I think I liked the movie well enough for what it was. I expected going in for it to be a flawed, kinda broken thing. And it is. But it also does a lot of good stuff, too.
I felt like the film is missing like a 10-15 minute section – or at least a montage – that shows the band going from playing clubs to discussing “Bohemian Rhapsody” in the record exec’s office. I mean, that’s the good stuff, when the band makes that critical push out of obscurity…and there’s nothing here to show us why Queen is important or famous or anything else, really.

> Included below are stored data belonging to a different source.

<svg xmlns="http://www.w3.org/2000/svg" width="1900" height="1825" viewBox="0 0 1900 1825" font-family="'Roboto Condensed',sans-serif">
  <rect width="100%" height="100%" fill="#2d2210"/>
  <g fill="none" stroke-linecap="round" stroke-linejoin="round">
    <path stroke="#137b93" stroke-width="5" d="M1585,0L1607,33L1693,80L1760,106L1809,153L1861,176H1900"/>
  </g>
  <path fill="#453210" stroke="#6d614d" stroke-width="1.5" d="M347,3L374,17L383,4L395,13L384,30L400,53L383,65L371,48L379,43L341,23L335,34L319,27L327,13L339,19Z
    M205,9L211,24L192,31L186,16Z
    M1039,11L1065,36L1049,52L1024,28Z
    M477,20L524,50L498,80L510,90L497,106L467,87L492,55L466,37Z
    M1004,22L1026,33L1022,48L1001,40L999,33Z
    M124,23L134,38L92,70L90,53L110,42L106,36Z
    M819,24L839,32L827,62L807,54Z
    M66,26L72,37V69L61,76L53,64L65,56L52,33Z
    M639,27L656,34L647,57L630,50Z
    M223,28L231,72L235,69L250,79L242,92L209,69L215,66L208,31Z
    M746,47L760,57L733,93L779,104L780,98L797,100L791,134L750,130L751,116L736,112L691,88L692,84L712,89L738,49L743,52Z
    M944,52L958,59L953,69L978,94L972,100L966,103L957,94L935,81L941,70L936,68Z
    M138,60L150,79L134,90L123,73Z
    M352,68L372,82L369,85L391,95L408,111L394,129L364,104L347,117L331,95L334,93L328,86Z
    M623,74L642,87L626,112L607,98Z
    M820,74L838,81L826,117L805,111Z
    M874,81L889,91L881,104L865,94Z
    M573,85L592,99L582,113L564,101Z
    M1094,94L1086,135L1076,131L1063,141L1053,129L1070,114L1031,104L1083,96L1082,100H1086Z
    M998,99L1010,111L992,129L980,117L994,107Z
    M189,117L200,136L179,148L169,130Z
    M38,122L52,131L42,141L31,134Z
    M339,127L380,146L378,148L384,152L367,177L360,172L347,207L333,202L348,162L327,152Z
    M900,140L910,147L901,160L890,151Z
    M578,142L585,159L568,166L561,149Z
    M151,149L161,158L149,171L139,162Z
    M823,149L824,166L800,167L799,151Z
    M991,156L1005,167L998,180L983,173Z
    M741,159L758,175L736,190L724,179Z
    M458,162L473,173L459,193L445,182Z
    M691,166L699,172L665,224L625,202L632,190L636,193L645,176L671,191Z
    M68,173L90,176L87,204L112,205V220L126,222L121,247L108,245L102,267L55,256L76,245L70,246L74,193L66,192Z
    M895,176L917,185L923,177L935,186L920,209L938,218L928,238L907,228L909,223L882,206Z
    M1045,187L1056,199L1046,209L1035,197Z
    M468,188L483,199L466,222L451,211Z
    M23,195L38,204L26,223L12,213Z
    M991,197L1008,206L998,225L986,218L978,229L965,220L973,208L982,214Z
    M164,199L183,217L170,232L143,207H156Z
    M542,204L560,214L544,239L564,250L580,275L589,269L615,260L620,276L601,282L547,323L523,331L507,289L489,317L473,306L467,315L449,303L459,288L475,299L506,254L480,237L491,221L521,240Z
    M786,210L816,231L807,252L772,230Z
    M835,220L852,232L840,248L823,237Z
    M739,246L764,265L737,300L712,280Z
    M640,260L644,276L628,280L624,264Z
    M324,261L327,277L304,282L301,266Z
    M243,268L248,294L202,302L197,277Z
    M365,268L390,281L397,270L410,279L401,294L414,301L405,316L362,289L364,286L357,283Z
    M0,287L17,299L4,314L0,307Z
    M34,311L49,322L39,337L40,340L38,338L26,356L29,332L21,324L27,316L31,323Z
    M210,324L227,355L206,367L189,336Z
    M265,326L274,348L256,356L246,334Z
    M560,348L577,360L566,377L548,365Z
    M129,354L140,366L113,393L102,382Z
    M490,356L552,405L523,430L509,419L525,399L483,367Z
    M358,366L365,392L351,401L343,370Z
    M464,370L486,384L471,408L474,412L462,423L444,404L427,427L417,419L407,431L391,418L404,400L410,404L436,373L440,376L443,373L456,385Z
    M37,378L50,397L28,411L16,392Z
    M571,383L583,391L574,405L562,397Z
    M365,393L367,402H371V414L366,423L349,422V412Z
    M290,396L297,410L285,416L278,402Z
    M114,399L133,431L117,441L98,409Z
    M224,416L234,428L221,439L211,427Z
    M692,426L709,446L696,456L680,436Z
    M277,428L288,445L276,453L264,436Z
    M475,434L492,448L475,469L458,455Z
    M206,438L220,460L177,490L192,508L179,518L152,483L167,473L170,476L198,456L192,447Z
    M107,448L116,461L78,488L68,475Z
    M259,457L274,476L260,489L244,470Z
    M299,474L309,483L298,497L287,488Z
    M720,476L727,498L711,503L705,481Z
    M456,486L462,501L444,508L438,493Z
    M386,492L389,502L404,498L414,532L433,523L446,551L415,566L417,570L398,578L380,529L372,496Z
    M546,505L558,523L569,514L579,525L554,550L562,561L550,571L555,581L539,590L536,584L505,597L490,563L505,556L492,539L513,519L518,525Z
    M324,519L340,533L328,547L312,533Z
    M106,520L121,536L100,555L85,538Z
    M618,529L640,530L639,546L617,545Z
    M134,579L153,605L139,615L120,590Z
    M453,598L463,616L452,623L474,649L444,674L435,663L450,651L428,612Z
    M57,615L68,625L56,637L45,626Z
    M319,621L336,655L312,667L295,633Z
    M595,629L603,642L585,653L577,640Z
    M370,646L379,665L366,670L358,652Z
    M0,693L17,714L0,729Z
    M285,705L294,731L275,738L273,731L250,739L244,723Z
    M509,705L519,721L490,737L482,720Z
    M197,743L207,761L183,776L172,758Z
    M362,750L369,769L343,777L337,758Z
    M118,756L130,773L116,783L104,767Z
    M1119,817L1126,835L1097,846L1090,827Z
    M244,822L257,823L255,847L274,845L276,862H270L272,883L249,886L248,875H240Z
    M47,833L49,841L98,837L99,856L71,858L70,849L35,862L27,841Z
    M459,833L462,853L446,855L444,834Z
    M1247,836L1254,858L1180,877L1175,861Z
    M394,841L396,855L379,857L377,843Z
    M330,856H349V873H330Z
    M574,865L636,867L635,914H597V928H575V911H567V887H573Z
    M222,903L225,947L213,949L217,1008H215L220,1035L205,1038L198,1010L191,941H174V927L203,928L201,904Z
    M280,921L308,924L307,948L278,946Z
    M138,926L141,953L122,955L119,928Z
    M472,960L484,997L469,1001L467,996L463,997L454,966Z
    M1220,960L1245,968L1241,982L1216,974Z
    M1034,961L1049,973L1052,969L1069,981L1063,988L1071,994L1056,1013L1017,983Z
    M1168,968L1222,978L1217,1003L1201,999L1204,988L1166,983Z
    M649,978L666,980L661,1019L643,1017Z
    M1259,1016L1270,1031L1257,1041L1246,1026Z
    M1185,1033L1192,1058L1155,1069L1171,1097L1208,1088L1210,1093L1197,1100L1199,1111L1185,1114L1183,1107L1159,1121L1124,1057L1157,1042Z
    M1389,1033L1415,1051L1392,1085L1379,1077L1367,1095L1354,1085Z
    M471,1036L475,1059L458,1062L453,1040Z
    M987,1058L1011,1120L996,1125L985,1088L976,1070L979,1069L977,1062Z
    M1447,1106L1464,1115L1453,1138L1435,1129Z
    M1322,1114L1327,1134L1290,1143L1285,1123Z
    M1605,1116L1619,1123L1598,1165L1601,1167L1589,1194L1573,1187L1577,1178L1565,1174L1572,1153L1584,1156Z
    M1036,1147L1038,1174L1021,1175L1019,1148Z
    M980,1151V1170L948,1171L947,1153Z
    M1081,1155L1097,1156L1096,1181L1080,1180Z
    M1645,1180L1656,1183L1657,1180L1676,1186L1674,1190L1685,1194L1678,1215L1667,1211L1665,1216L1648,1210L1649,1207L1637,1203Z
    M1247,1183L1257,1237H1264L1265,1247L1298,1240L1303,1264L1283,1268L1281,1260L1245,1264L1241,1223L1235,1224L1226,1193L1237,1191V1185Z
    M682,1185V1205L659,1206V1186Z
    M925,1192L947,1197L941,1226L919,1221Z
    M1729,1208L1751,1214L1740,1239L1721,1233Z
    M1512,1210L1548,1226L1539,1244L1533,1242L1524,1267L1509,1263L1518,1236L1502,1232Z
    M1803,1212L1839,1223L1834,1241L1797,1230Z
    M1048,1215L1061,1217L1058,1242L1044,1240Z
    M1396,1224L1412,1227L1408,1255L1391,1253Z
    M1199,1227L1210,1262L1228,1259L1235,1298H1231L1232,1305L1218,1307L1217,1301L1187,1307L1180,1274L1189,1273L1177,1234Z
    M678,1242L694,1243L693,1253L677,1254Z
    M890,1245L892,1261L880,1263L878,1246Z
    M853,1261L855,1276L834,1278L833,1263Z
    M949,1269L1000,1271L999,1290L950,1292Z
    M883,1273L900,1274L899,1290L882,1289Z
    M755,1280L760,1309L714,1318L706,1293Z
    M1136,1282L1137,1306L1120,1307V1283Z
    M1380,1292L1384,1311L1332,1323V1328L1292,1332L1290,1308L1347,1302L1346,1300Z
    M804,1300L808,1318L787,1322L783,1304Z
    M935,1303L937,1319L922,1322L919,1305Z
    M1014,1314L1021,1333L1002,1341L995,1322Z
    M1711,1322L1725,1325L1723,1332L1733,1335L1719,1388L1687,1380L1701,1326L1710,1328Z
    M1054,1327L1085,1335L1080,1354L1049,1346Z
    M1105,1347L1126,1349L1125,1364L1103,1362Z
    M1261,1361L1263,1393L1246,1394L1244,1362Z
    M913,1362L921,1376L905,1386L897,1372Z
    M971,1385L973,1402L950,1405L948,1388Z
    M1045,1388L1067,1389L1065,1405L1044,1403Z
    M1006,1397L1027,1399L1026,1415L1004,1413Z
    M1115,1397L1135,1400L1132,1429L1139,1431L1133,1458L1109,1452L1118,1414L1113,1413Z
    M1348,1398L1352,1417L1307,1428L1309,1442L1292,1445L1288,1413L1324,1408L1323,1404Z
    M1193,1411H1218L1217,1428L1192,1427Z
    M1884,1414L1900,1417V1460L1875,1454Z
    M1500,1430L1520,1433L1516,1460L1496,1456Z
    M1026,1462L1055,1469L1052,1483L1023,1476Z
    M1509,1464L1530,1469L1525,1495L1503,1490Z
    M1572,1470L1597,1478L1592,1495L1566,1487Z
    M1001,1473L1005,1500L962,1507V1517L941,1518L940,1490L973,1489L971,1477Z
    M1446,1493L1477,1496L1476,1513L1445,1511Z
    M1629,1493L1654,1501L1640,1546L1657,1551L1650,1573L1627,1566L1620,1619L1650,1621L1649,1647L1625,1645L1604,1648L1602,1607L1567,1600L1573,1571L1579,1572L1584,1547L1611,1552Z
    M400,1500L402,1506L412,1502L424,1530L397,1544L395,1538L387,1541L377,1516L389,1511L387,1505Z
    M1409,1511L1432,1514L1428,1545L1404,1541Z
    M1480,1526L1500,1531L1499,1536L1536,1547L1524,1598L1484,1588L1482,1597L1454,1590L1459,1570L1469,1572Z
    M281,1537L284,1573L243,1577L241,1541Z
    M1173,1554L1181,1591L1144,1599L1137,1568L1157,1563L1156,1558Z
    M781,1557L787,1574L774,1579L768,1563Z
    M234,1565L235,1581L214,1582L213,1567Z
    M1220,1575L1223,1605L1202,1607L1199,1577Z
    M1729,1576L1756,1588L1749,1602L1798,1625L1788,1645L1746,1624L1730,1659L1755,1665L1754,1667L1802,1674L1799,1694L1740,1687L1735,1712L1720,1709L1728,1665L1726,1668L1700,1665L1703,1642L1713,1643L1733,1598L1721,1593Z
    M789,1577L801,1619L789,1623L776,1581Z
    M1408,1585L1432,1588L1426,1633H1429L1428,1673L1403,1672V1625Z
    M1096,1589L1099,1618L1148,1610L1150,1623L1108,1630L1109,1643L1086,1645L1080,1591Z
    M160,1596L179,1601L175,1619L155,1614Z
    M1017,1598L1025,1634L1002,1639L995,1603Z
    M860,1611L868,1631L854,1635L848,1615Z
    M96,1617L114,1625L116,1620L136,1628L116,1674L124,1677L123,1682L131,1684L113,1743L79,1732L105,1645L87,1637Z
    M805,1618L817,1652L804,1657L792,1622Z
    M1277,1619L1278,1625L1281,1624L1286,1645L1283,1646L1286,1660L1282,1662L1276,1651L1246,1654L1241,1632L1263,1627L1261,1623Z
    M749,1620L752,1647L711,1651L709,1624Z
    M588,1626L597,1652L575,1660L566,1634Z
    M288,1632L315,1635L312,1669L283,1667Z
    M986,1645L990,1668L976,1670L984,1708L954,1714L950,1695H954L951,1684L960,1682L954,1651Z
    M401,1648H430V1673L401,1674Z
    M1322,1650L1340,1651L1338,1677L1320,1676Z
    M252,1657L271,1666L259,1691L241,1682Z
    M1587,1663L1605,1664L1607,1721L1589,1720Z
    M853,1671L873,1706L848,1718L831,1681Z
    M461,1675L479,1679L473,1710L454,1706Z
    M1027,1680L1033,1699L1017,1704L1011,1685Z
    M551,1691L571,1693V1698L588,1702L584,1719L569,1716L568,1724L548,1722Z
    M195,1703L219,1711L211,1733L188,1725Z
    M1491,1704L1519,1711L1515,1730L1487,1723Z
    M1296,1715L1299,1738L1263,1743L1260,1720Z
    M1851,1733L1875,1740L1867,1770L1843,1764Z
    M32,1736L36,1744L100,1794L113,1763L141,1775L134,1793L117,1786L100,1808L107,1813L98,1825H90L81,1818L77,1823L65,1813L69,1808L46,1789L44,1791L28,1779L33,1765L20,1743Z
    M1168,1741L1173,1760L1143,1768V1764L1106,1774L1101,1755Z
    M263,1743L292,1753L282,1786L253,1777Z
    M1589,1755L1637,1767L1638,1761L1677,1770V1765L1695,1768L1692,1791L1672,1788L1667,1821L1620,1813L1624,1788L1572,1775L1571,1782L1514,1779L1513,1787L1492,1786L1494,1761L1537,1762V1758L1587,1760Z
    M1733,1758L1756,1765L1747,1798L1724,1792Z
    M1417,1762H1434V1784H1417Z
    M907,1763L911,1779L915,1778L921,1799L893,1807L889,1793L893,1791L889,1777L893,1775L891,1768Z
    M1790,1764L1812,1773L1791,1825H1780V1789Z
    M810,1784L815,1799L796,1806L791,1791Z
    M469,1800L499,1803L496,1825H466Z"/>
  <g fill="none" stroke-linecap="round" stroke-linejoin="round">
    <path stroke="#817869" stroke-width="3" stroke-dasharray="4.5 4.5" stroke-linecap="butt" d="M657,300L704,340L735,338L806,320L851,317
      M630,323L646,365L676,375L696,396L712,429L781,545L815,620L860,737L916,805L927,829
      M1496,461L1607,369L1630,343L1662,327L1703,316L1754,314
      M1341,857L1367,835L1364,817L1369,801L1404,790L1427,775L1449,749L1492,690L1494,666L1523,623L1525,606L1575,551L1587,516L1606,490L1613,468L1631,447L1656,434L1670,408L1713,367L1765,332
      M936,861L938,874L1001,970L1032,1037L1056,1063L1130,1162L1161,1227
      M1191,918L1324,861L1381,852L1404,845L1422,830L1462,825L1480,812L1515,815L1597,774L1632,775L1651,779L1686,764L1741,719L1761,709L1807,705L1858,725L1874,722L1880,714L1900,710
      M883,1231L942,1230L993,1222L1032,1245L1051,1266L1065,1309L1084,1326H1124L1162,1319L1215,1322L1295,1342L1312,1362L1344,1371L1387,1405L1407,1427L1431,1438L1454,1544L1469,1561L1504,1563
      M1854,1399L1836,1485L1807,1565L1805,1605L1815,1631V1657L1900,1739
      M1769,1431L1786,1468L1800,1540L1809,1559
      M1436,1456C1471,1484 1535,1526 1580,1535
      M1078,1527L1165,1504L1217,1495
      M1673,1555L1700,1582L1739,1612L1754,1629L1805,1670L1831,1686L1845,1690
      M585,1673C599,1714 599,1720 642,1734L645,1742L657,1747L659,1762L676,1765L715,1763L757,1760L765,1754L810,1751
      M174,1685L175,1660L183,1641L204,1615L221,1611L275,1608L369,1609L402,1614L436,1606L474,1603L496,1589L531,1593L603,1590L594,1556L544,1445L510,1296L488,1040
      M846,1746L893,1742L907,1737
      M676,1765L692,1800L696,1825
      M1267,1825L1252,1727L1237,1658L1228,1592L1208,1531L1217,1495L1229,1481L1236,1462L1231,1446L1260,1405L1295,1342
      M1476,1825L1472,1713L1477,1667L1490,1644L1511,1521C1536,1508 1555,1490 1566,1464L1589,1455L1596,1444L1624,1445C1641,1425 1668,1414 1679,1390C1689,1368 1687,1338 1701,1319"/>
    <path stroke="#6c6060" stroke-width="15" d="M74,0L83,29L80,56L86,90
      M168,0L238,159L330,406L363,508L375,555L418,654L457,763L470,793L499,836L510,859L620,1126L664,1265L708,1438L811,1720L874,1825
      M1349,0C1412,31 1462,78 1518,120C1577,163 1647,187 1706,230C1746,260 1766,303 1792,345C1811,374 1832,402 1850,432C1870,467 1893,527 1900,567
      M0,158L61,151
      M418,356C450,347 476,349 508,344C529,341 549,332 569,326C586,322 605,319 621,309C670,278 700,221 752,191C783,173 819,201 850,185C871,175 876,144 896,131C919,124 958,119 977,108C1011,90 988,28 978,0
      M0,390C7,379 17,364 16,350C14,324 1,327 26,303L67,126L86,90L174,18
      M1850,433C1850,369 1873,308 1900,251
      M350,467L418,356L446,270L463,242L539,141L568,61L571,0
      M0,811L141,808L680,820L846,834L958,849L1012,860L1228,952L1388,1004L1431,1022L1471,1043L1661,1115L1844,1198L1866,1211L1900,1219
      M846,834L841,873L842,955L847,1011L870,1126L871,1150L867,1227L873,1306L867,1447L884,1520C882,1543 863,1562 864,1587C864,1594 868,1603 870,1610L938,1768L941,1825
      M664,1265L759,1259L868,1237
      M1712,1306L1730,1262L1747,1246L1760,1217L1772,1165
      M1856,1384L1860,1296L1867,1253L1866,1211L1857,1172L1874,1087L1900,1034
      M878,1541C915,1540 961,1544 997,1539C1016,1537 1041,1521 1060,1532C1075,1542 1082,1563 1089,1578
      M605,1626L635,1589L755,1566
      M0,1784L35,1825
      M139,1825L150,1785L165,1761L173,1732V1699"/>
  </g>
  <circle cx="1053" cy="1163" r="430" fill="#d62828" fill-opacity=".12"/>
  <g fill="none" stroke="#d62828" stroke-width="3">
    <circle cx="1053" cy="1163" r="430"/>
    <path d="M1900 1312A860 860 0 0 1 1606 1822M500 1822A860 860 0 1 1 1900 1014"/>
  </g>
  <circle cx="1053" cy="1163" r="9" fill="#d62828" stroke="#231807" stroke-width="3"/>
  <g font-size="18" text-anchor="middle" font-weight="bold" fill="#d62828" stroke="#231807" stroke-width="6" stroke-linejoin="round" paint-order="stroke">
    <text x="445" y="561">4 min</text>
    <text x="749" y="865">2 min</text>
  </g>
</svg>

And I felt like they kind of sanitized Freddie’s sexuality and the conflicts that played in his life. I realize they wanted to hold their PG-13 rating, but this felt like a network TV prime time depiction of what it was like to be an aggressively closeted – but flamboyant – gay man in the 1970s. And they did Freddie and the band a weird, ghoulish disservice by the Live Aid buildup. The band didn’t break up at all (they had done a HUGELY successful tour that ended just a few weeks before Live Aid), and Mercury hadn’t found out he was even HIV-positive at the time of their performance.
Still for what it was, I think I liked it OK, knowing what I was going to get before I watched it. And I absolutely adored the scene where Roger and Brian argue over their songs on A Night at the Opera. Even as a 11 or 12 year old kid, I thought “I’m In Love With My Car” stuck out on that record like a sore thumb. And while “Sweet Lady” is a treee-mendous hard rock song, Brian’s line about “You call me sweet like I’m some kinda cheese” felt super-weird to me as a kid, too.
Finally…I’d love a Brian May biopic. I mean, that would be pretty damn good, right?